September 2020 - Healthy stock picking benefits diversified equity strategies - Systematic Fund Manager's Comments


The global equity market stalled in September after having posted five months of consecutive positive return. Uncertainties linked to further fiscal stimulus and the presidential election in the US, the acceleration in new Covid-19 infection cases, and discussions related to EU/UK trade deal fuelled a risk assessment of portfolios by investors.
Besides the Technology sector retreat, which was widely expected to happen at some point considering its exponential rise, it was more interesting to observe that stocks with weak fundamentals largely underperformed the market. Among the reasons why stocks exhibiting pre-existing fragility lagged the market, the increase in Covid-19 infection cases was certainly the catalyst. However, when we analyse the dynamic of these names through the lens of the below metrics, the market action was more than justified:

  • Free Cash Flow
  • Debt/Equity
  • Earnings Estimates
  • Book Value

Our systematic equity strategies focused on Europe were able to capture strong alpha in both long and short books. The below chart highlights the underperformance of stocks held in the short strategies of RAM Long/Short European Equities versus the market.
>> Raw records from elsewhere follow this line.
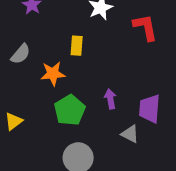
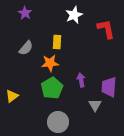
gray semicircle: (21, 54) -> (26, 48), moved
orange star: (53, 74) -> (50, 63), moved
gray triangle: (130, 134) -> (95, 105), turned 32

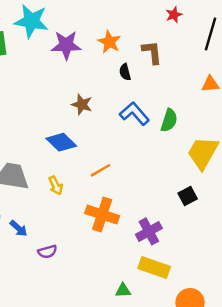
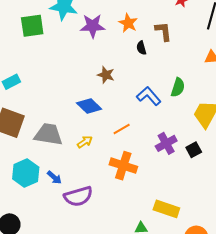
blue L-shape: (134, 114) -> (149, 96), moved
yellow arrow: (56, 185) -> (85, 142), turned -98
purple cross: (149, 231) -> (166, 143), moved
purple semicircle: (47, 252) -> (78, 196), size x1.8

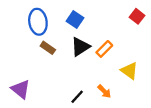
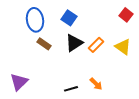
yellow triangle: (129, 71) -> (123, 47), moved
purple triangle: (21, 89) -> (19, 82), turned 36
black line: (77, 97) -> (71, 89), turned 32

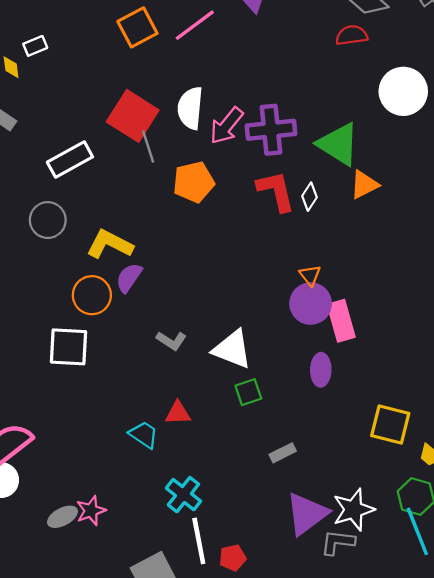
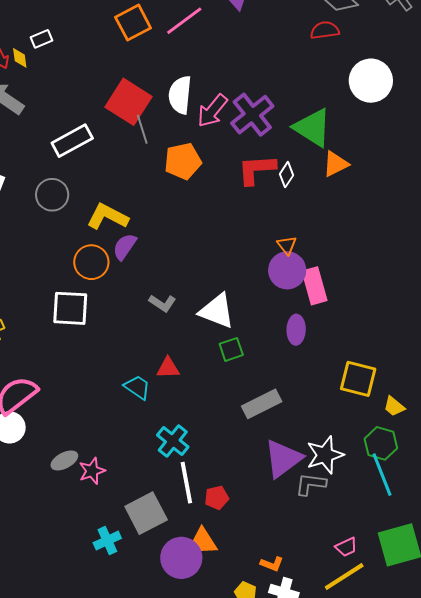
purple cross: (271, 130) -> (252, 115), turned -33
red L-shape: (276, 191) -> (257, 169), turned -81
gray rectangle: (283, 453) -> (262, 404), size x1.6
pink star: (91, 511) -> (92, 471), moved

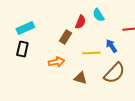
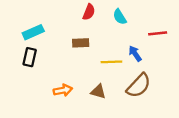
red semicircle: (80, 22) -> (89, 12), moved
brown rectangle: (65, 37) -> (81, 43), turned 56
orange arrow: (56, 62) -> (63, 90), moved

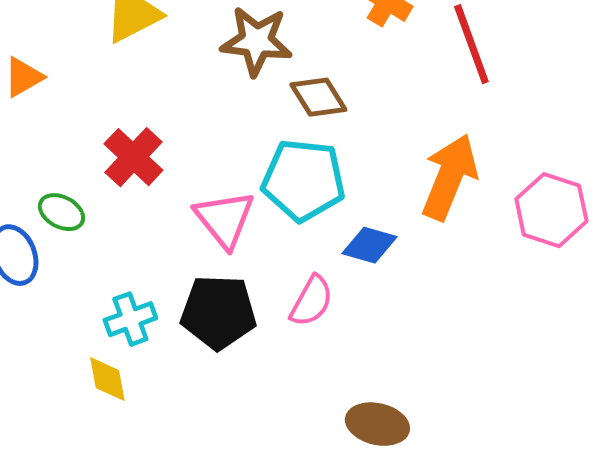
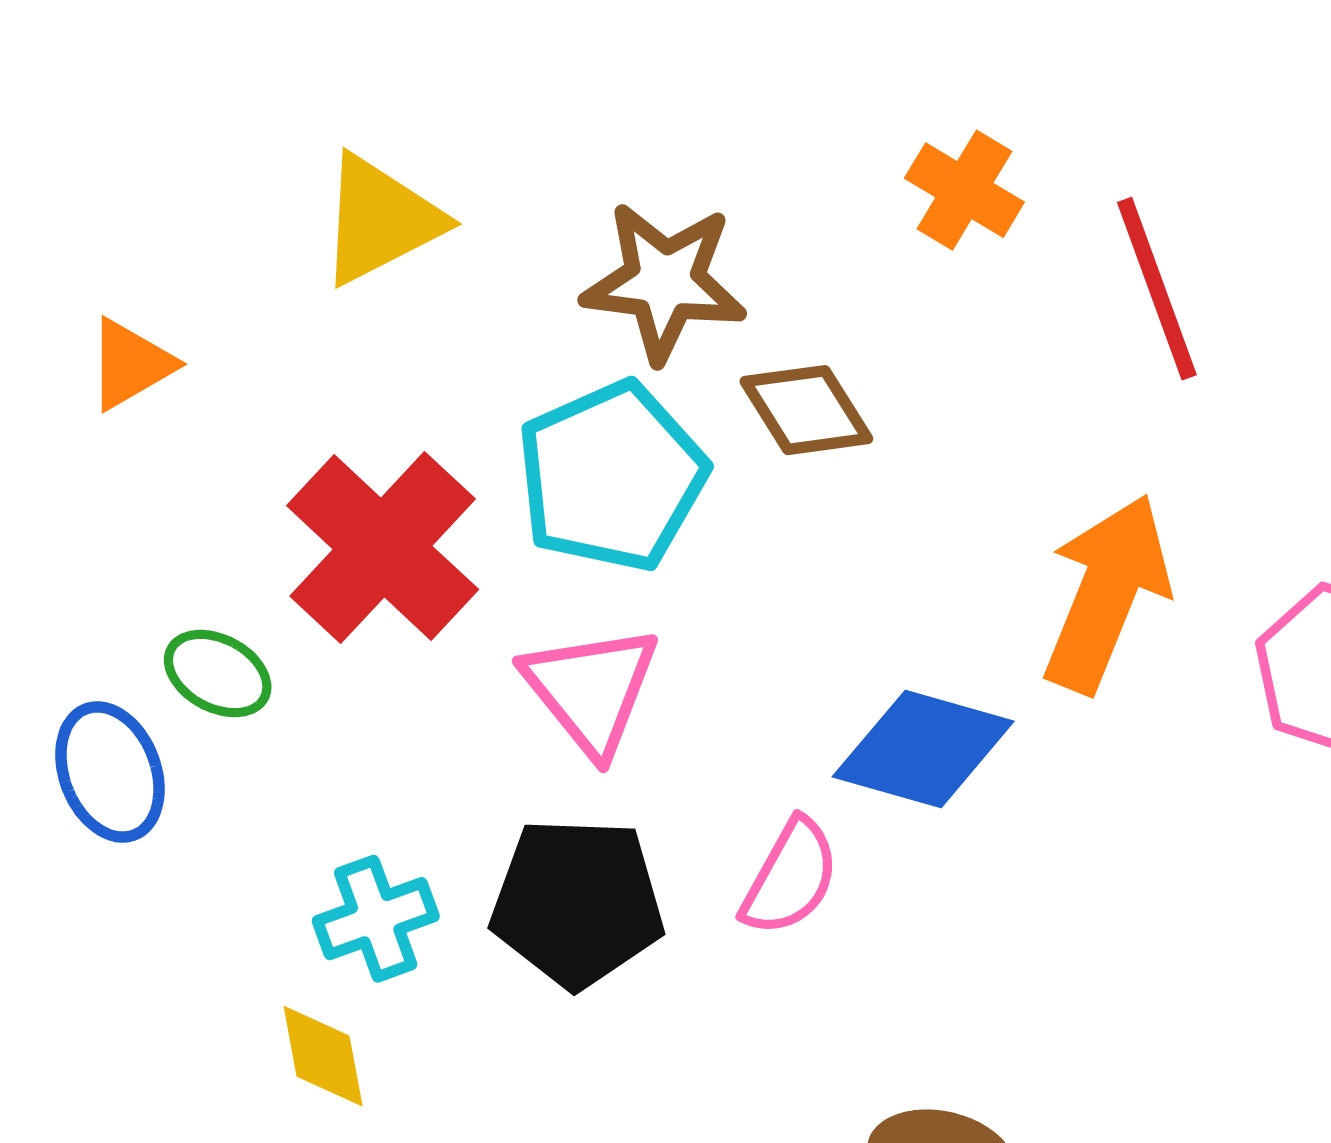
red cross: (133, 157) -> (383, 548), size x1.4
cyan pentagon: (303, 180) -> (612, 476), moved, turned -30
blue diamond: (369, 245) -> (923, 749), size x1.4

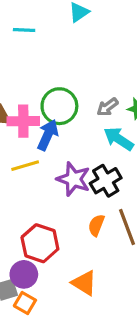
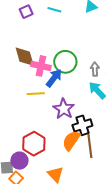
gray arrow: (107, 107) -> (95, 69), turned 112
black cross: (106, 181) -> (82, 125), moved
orange semicircle: (96, 225) -> (71, 141), size x1.5

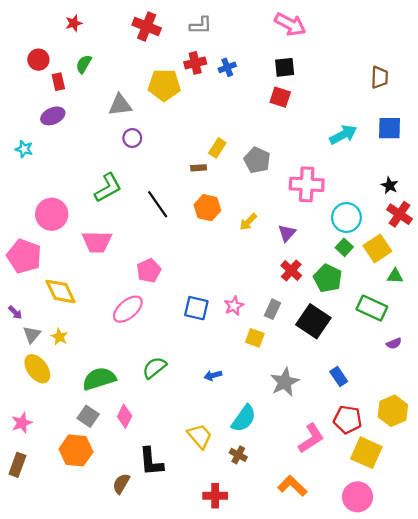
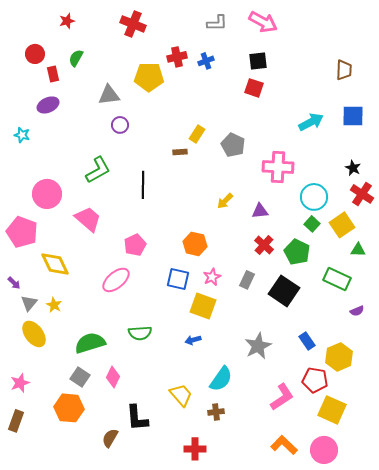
gray L-shape: (201, 25) -> (217, 23), moved
black line: (158, 204) -> (143, 185), turned 36
orange hexagon: (207, 208) -> (195, 244), moved
purple triangle: (287, 233) -> (260, 211), turned 42
pink trapezoid: (97, 242) -> (88, 219), turned -140
yellow square: (255, 338) -> (203, 306), moved, size x1.5
green semicircle: (154, 368) -> (140, 333), turned -145
yellow hexagon: (393, 411) -> (339, 357), moved
brown cross: (238, 455) -> (216, 412), turned -35
orange L-shape: (292, 486) -> (284, 445), moved

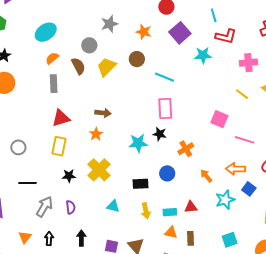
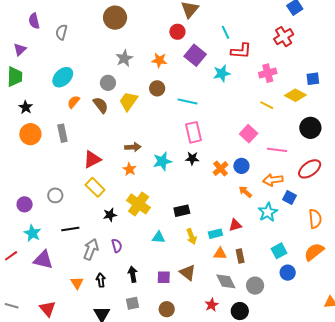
gray rectangle: (54, 84) -> (62, 133), moved
pink square: (219, 119) -> (249, 134), turned 30
cyan star: (138, 143) -> (162, 161), moved
yellow rectangle: (59, 146) -> (95, 187), turned -48
blue circle: (167, 173) -> (241, 166), moved

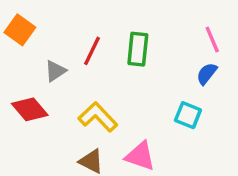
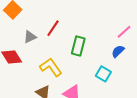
pink line: (212, 39) -> (124, 32), turned 63
green rectangle: (138, 49) -> (78, 46), moved

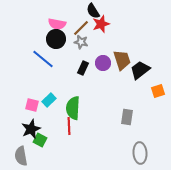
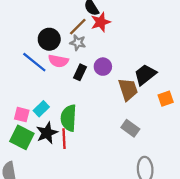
pink semicircle: (57, 24) -> (58, 61), moved
brown trapezoid: (122, 60) -> (128, 89), moved
gray rectangle: (127, 117) -> (130, 128), turned -63
black star: (31, 129) -> (47, 133), moved
green square: (40, 140) -> (22, 137), moved, size x1.5

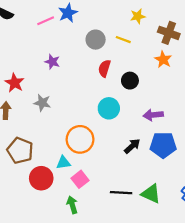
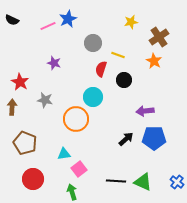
brown cross: (169, 33) -> (159, 37), turned 36
yellow line: (123, 40) -> (118, 55), moved
cyan circle: (109, 108) -> (93, 97), moved
orange circle: (80, 139) -> (76, 119), moved
red circle: (41, 178) -> (33, 179), moved

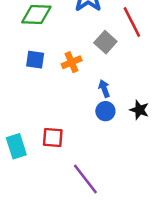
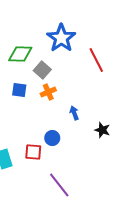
gray square: (105, 42) -> (42, 70), moved
blue circle: (105, 111) -> (52, 138), moved

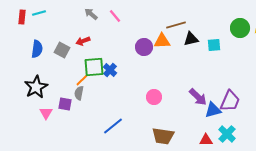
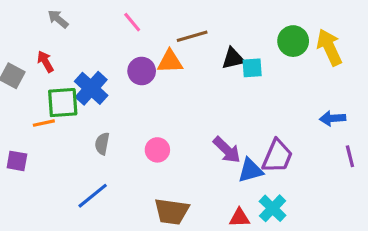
pink line: (115, 16) -> (132, 22), moved
black triangle: (191, 39) -> (233, 58), moved
red arrow: (83, 41) -> (45, 62), turned 80
blue cross: (110, 70) -> (91, 88), moved, size x1.5
orange line: (82, 80) -> (44, 123), turned 32
gray semicircle: (79, 93) -> (102, 144), moved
Short Selections in RAM Long/Short European Equities vs MSCI Europe TRN


Source: Bloomberg, RAM AI, as of 30.09.2020

With long selections also being able to generate positive alpha, RAM Long/Short European Equities (I EUR) closed the month comfortably up, evidencing its uncorrelated virtue within a portfolio context.

RAM Long/Short European Equities (I EUR) vs MSCI Europe TR


Source: Bloomberg, RAM AI, as of 30.09.2020

The high dispersion in the market continues to be a source of opportunities for diversified equity solutions from a strategy and market capitalisation perspective. The September move represents a harbinger of what could happen if stock picking takes a center stage over an extended period.
Finally, we have filtered the European equity market to analyse companies having over EUR 150 million market capitalisation with low credit metrics (Net Debt/Equity >100%, Cash Coverage <1, Liability/Asset Ratio > 60%). There are 226 companies, with most of them having their bonds rated High Yield. The average default probability (as calculated by Bloomberg) is at 1.0% for these companies, which seems to be rather optimistic given the weak fundamentals for these companies and the political/macro uncertainties.